JOB ITEM: Starting at the line containing "Delta ≥ 0 (positive), Delta < 0 (negative)" and running through the end of the data, inclusive, output each line as an item in a numbered list. Skip blank lines and leave out the pictures.

DATA FOR PROCESSING:
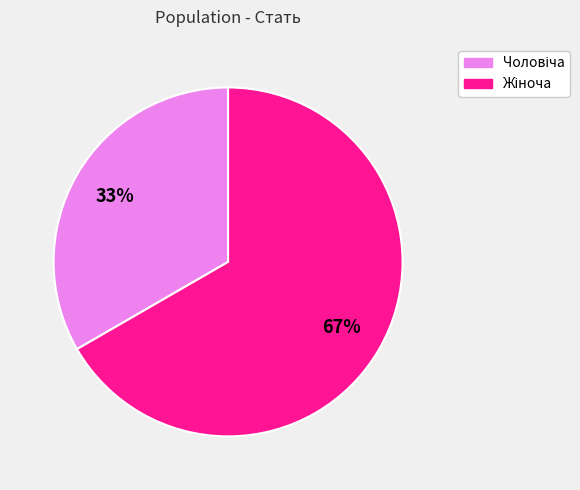

To the nearest percent, what is the average slice percentage?

50%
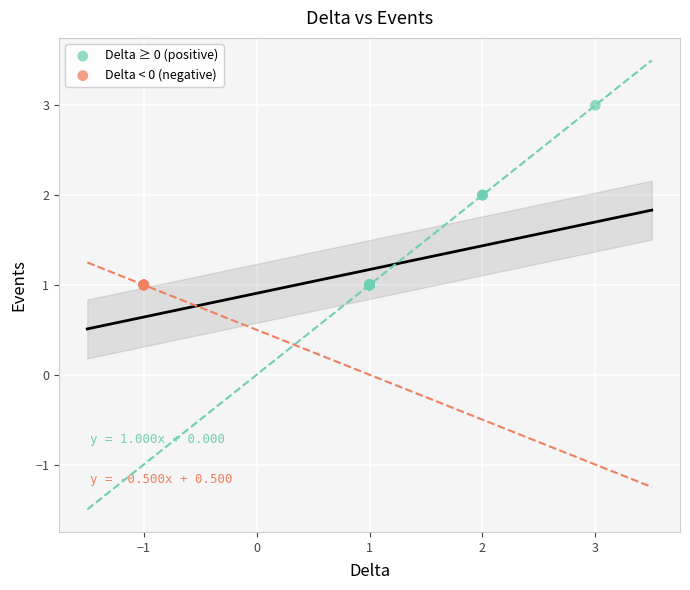

What are all the series names shown in the legend?

Delta ≥ 0 (positive), Delta < 0 (negative)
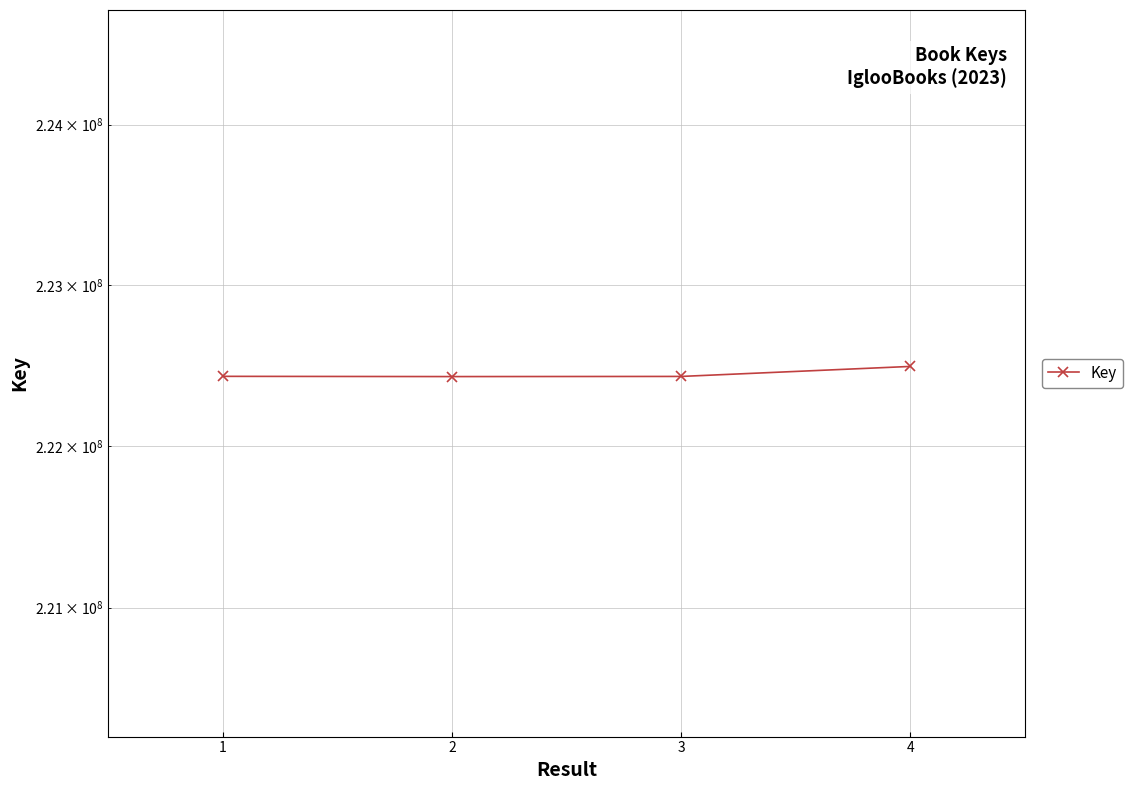

List the labels in order of value, largest first.

4, 1, 3, 2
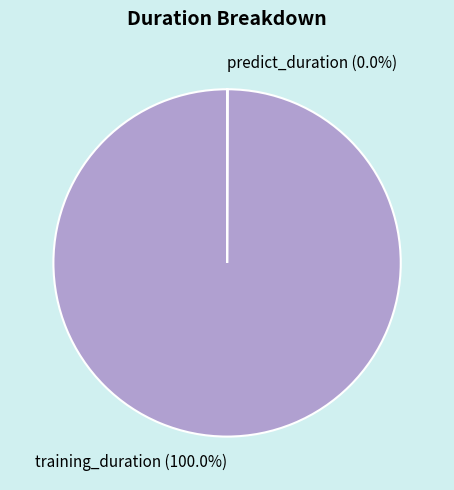

To the nearest percent, what percentage of the pie is training_duration?

100%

OUTPUT OF THE EXERCISE:
1. Delta ≥ 0 (positive), Delta < 0 (negative)
2. List the labels in order of value, largest first.
3. 4, 1, 3, 2
4. To the nearest percent, what percentage of the pie is training_duration?
5. 100%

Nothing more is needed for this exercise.